→ **Text passage**
○ ○ ○ ○ ○ ○ ○
A decade on

Kent Roach thinks of it as the age of innocence, those emotional early months following the Sept. 11, 2001 attacks in New York and Washington, D.C., when Canadians were vigorously debating new anti-terrorism laws. Parliament, the legal community, and other stakeholders were consumed with how to craft legislation that would properly balance national security, privacy, and human rights. That was long before most Canadians had ever heard of Maher Arar or Omar Khadr. No-fly lists, security certificates, and electronic surveillance were barely on the national radar. The federal public safety department, now one of the most high-profile federal ministries, didn’t exist. Canada had not yet deployed the 37,000 soldiers who would serve in Afghanistan over the following decade, 157 of whom lost their lives.
Roach, one of the country’s most noted legal academics on national security issues, says Canadians had no idea at the time of the relatively little impact the Anti-terrorism Act would have on the legal, political, and human rights landscape in the coming decade, compared to what would happen behind the scenes. “I reflect on the Anti-terrorism Act debate 10 years ago as a form of innocence,” says Roach, a University of Toronto law professor and author of the newly published The 9/11 Effect: Comparative Counter-Terrorism. “With the wisdom of a decade’s experience, we now know there is a lot of counter-terrorism that goes on outside the confines of the ATA.”

“From my point of view,” adds Toronto lawyer Lorne Waldman, “the things we have to be more worried about are the things we don’t know about.”

As the 10th anniversary of Sept. 11 approaches, there is a growing feeling in the legal community that it is time to reflect on Canada’s response over the last decade. Several lawyers and academics who have paid attention say the debate should not be about examining whether Canada is safer — by most accounts it is — but to determine which practices have made the country better able to protect its citizens and which measures have had relatively little value when the time, money, and threat to individual liberties have been taken into account. Issues they say merit examination include the Anti-terrorism Act, increased surveillance, accountability of national security agencies, the federal security certificate program, and how the courts have reacted to counter-terrorism laws and practices.
○ ○ ○ ○ ○ ○ ○
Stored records
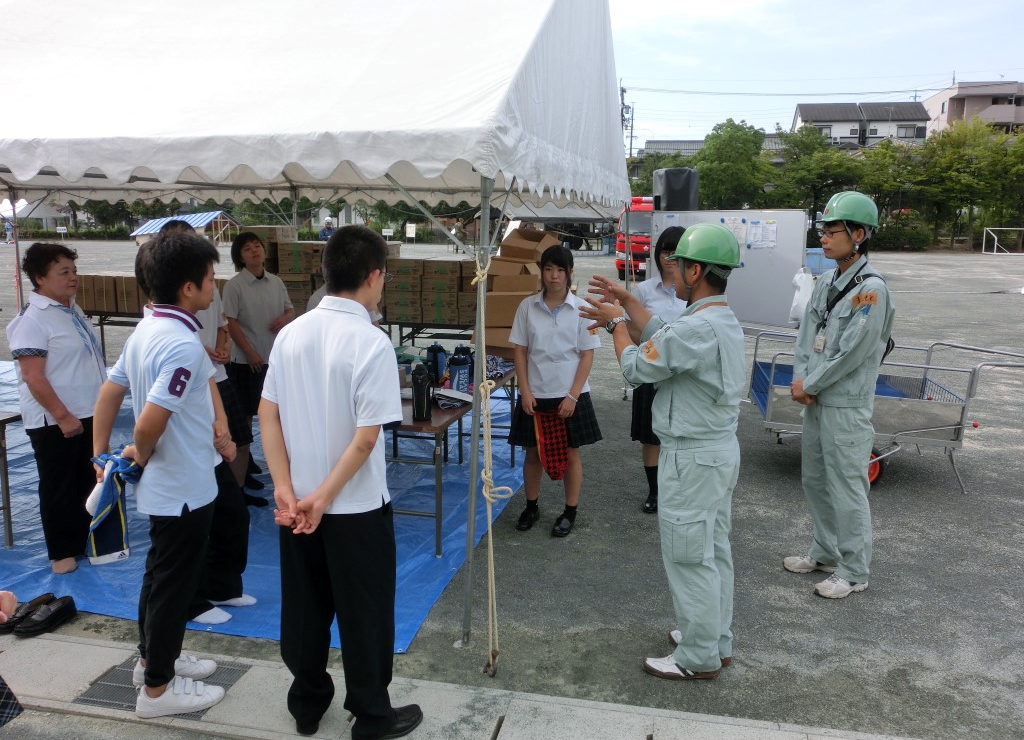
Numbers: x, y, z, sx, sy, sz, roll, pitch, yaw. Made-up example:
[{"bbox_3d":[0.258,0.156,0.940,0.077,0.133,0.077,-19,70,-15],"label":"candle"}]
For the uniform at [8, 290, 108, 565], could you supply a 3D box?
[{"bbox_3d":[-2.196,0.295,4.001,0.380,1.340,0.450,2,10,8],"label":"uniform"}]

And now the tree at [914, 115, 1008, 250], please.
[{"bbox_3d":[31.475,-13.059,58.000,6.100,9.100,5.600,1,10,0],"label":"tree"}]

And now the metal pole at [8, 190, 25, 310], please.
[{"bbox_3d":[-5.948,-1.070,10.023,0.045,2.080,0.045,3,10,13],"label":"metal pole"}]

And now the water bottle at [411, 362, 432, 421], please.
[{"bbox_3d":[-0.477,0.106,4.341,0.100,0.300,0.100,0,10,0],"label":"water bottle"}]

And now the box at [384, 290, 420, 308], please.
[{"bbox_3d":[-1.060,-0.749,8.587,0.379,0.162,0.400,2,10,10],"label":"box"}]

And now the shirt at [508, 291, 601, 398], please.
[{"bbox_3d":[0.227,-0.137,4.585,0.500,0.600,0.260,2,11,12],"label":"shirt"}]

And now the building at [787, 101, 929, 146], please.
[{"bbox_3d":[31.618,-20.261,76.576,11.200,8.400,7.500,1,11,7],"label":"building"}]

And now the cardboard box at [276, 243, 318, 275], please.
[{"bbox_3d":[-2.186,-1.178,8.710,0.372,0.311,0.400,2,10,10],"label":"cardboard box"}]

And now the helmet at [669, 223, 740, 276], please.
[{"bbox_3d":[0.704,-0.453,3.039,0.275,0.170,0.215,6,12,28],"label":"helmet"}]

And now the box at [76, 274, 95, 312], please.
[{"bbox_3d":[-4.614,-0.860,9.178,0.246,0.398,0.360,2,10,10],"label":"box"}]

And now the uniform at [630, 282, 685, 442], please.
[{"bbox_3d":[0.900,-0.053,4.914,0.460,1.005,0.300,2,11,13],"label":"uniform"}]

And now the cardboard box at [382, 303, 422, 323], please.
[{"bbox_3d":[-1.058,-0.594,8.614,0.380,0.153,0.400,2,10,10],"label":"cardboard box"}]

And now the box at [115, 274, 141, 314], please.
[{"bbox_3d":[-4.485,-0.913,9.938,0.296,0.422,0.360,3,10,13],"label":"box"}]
○ ○ ○ ○ ○ ○ ○
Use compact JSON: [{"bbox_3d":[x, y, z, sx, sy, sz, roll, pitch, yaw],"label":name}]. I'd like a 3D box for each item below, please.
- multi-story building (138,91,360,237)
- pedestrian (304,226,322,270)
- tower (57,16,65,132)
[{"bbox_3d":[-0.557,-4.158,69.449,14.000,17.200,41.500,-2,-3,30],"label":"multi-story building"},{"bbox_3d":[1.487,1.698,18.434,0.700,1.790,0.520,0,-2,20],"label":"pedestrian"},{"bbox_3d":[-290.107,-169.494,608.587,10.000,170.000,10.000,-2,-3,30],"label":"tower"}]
○ ○ ○ ○ ○ ○ ○
→ **Exercise set**
• a. In the article on Canada's anti-terrorism response, how many of the soldiers Canada deployed to Afghanistan lost their lives?
• b. Copy out part of the article on Canada's anti-terrorism response again, replacing "Parliament" with "Lawmakers". Begin at the words "A decade on" and stop after "lost their lives.".
These stored records were drawn from a separate source.

→ **Task solutions**
• a. 157

• b.
A decade on

Kent Roach thinks of it as the age of innocence, those emotional early months following the Sept. 11, 2001 attacks in New York and Washington, D.C., when Canadians were vigorously debating new anti-terrorism laws. Lawmakers, the legal community, and other stakeholders were consumed with how to craft legislation that would properly balance national security, privacy, and human rights. That was long before most Canadians had ever heard of Maher Arar or Omar Khadr. No-fly lists, security certificates, and electronic surveillance were barely on the national radar. The federal public safety department, now one of the most high-profile federal ministries, didn’t exist. Canada had not yet deployed the 37,000 soldiers who would serve in Afghanistan over the following decade, 157 of whom lost their lives.